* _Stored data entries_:
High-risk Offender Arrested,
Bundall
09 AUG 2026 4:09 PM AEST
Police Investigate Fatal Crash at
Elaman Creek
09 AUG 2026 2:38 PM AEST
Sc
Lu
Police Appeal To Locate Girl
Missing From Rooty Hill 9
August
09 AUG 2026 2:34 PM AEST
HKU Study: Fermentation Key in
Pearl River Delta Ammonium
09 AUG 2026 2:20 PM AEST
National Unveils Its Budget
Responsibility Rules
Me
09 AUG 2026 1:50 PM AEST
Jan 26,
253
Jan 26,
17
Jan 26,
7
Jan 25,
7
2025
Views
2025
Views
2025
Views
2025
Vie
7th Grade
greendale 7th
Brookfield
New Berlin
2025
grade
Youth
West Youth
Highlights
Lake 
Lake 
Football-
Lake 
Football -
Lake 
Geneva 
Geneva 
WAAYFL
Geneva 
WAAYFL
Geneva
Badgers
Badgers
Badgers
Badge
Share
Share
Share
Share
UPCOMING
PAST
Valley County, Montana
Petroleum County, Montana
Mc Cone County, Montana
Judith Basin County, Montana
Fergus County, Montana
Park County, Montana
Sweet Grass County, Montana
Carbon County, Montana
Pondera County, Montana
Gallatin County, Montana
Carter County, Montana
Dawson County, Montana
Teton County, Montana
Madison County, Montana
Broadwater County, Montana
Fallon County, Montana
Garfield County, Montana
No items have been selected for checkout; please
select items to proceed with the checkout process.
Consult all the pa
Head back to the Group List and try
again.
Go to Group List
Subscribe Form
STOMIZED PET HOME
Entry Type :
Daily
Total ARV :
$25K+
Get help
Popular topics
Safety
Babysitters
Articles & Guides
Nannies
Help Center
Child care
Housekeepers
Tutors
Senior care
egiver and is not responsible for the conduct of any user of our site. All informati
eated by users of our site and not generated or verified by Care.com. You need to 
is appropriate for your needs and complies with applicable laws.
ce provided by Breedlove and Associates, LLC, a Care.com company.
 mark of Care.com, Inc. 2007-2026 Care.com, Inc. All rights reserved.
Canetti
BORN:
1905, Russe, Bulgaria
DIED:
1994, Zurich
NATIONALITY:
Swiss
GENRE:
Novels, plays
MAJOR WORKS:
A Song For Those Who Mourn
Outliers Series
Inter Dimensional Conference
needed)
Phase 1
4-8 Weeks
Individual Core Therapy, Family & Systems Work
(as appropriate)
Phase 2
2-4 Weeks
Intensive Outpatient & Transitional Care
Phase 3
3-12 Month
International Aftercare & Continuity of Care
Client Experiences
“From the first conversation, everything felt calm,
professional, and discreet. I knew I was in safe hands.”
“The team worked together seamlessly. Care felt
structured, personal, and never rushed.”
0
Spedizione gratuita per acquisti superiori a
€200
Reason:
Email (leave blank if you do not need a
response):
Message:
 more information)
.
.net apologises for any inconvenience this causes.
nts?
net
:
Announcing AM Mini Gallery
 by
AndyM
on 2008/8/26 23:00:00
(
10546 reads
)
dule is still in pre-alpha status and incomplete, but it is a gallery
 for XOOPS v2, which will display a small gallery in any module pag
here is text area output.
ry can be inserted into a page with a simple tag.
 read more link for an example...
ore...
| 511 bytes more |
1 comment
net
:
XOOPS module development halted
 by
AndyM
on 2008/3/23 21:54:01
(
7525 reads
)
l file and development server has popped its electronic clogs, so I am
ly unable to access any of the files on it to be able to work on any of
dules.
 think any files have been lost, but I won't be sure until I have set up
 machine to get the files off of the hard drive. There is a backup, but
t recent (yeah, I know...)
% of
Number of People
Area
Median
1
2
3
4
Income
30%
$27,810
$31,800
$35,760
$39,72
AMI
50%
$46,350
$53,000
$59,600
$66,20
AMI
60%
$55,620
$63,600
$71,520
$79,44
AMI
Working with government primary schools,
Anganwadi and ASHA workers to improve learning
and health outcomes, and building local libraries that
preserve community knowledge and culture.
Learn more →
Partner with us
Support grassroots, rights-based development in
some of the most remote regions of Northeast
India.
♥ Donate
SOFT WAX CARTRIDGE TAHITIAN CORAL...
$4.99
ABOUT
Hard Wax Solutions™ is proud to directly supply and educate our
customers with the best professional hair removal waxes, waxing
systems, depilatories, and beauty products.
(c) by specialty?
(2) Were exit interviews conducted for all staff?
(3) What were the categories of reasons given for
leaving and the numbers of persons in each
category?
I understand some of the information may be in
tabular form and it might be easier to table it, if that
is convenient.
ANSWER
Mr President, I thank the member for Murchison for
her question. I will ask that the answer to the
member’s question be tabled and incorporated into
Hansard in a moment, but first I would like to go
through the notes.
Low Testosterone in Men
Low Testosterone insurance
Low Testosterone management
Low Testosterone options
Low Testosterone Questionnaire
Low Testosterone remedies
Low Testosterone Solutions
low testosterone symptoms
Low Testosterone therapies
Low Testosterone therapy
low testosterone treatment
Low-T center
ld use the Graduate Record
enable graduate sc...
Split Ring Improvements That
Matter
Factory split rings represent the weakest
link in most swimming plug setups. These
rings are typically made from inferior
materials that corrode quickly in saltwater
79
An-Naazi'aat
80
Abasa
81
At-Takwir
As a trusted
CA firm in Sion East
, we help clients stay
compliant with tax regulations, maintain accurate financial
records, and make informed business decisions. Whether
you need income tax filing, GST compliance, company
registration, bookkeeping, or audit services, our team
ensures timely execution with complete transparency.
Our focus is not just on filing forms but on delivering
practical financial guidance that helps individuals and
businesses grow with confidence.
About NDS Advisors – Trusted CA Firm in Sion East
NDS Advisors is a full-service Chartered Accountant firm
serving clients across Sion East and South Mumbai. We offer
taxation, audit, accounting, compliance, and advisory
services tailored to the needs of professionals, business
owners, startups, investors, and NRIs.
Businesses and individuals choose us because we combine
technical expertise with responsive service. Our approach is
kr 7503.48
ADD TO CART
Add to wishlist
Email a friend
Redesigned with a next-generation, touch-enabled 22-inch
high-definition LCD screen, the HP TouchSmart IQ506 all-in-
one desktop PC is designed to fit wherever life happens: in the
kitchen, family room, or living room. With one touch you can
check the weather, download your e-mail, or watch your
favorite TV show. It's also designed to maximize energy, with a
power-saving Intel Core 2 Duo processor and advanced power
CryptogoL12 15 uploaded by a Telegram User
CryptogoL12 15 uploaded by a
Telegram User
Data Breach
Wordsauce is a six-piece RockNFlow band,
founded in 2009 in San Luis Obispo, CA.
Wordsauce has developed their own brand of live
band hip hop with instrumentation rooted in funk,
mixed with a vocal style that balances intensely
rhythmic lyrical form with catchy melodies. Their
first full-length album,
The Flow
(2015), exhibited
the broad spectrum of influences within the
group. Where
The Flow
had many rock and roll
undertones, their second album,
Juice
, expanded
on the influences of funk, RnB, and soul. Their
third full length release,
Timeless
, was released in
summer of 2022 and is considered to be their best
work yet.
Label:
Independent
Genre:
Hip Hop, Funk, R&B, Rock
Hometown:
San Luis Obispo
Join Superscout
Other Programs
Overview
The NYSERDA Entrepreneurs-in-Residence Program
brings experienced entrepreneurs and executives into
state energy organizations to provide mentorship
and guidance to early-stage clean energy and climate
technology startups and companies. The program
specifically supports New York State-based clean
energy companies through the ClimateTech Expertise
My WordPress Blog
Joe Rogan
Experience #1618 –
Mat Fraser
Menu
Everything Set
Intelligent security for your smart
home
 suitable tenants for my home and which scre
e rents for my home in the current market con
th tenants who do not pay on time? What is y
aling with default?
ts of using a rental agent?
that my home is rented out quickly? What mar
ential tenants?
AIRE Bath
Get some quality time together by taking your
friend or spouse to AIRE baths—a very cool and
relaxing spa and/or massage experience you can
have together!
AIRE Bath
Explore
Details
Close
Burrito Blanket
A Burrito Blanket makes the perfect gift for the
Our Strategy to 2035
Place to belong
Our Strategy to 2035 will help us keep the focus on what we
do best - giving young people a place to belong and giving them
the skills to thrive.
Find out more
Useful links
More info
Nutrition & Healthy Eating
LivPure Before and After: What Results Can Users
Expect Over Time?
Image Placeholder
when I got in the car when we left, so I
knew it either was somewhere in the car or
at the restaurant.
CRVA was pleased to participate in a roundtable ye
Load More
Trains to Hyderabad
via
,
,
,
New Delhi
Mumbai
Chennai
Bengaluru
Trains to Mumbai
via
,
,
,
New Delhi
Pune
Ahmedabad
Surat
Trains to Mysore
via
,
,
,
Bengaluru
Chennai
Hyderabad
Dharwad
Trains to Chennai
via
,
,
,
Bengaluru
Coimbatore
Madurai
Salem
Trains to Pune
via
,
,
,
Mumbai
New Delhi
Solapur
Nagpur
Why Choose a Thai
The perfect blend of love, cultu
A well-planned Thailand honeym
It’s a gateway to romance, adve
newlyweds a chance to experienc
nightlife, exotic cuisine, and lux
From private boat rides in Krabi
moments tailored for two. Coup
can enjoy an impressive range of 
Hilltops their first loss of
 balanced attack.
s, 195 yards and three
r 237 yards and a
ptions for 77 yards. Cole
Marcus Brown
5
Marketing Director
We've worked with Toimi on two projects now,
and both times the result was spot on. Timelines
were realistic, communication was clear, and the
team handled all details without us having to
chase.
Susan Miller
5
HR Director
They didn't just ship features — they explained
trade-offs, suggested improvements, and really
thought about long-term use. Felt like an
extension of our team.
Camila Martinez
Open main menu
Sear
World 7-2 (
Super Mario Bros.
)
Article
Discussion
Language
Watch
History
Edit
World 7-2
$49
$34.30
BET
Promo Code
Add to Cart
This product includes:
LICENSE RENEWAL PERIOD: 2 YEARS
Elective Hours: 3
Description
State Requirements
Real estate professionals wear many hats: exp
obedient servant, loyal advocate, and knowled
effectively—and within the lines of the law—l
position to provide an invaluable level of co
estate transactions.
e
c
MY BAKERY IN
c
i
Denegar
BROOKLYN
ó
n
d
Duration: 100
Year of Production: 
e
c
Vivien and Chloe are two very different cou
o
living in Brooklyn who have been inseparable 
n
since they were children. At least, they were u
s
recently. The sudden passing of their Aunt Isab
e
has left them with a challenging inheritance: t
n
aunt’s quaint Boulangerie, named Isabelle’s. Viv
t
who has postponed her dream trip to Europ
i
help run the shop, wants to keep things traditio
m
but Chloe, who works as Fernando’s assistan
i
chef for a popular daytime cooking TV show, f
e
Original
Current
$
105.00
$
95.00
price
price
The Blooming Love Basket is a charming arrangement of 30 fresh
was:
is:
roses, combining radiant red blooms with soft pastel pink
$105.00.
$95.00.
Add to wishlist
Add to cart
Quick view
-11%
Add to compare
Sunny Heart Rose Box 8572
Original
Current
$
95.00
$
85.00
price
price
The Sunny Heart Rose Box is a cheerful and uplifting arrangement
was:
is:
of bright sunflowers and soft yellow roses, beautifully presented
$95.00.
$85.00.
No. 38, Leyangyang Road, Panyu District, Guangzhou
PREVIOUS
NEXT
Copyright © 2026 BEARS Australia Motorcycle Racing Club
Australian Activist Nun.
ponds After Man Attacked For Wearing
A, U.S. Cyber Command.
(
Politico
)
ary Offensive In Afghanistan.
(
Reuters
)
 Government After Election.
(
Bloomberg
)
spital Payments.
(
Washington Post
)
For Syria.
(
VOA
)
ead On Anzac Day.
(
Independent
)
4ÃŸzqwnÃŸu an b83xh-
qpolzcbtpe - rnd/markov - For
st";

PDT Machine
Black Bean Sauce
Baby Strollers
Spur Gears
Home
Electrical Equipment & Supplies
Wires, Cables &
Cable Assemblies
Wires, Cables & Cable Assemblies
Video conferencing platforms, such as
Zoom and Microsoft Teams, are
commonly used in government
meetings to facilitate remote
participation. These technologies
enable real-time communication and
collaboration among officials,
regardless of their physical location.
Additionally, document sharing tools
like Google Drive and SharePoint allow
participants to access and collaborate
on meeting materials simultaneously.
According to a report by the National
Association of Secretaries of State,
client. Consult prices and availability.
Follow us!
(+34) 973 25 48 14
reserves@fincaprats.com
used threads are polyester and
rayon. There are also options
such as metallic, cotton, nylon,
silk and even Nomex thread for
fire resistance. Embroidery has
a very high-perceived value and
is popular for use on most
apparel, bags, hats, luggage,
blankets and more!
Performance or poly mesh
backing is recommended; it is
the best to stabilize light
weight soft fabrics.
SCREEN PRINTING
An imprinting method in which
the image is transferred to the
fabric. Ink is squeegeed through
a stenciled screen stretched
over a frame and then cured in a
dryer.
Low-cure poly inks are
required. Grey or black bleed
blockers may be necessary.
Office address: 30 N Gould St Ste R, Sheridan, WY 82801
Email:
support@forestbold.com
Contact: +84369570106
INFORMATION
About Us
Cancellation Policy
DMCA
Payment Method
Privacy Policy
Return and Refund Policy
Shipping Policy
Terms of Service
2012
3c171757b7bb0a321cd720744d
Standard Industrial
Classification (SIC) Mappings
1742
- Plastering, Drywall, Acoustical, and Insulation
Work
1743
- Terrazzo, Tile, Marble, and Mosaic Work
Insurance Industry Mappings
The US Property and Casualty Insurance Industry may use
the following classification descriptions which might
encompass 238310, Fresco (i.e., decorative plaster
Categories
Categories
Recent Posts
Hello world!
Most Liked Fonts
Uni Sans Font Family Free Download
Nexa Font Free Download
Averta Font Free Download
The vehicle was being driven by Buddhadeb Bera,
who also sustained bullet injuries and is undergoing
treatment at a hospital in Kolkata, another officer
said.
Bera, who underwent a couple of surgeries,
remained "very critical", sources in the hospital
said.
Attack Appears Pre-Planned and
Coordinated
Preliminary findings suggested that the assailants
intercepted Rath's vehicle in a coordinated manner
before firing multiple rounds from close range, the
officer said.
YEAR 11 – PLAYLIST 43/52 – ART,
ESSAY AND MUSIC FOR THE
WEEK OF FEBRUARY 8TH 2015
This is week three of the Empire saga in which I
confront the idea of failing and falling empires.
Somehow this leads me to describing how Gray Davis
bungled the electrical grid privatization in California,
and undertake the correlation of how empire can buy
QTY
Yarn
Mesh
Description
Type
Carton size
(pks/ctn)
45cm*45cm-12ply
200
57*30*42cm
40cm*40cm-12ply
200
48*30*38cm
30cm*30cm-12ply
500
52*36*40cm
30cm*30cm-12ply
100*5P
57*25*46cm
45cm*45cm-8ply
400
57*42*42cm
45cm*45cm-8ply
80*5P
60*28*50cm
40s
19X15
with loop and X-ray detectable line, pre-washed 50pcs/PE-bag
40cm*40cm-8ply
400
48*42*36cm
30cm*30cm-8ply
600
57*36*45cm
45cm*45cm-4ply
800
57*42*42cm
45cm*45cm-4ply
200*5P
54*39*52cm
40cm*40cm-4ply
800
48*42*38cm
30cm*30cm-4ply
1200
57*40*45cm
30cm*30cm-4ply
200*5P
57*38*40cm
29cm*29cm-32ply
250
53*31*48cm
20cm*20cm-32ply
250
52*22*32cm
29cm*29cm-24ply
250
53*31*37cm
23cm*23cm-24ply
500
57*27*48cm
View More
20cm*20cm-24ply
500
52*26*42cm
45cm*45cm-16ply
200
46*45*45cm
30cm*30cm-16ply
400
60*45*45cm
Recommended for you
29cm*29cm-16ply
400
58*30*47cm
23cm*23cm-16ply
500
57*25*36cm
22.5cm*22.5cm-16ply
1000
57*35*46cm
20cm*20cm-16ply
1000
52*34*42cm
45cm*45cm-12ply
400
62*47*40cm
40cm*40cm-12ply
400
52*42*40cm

* _Your task_: Wherever the line holding "chef for a popular daytime cooking TV show, f" falls in the entries above, copy exactly from it through the line holding "The Sunny Heart", inclusive, and add nothing.

* _Expected answer_:
chef for a popular daytime cooking TV show, f
e
Original
Current
$
105.00
$
95.00
price
price
The Blooming Love Basket is a charming arrangement of 30 fresh
was:
is:
roses, combining radiant red blooms with soft pastel pink
$105.00.
$95.00.
Add to wishlist
Add to cart
Quick view
-11%
Add to compare
Sunny Heart Rose Box 8572
Original
Current
$
95.00
$
85.00
price
price
The Sunny Heart Rose Box is a cheerful and uplifting arrangement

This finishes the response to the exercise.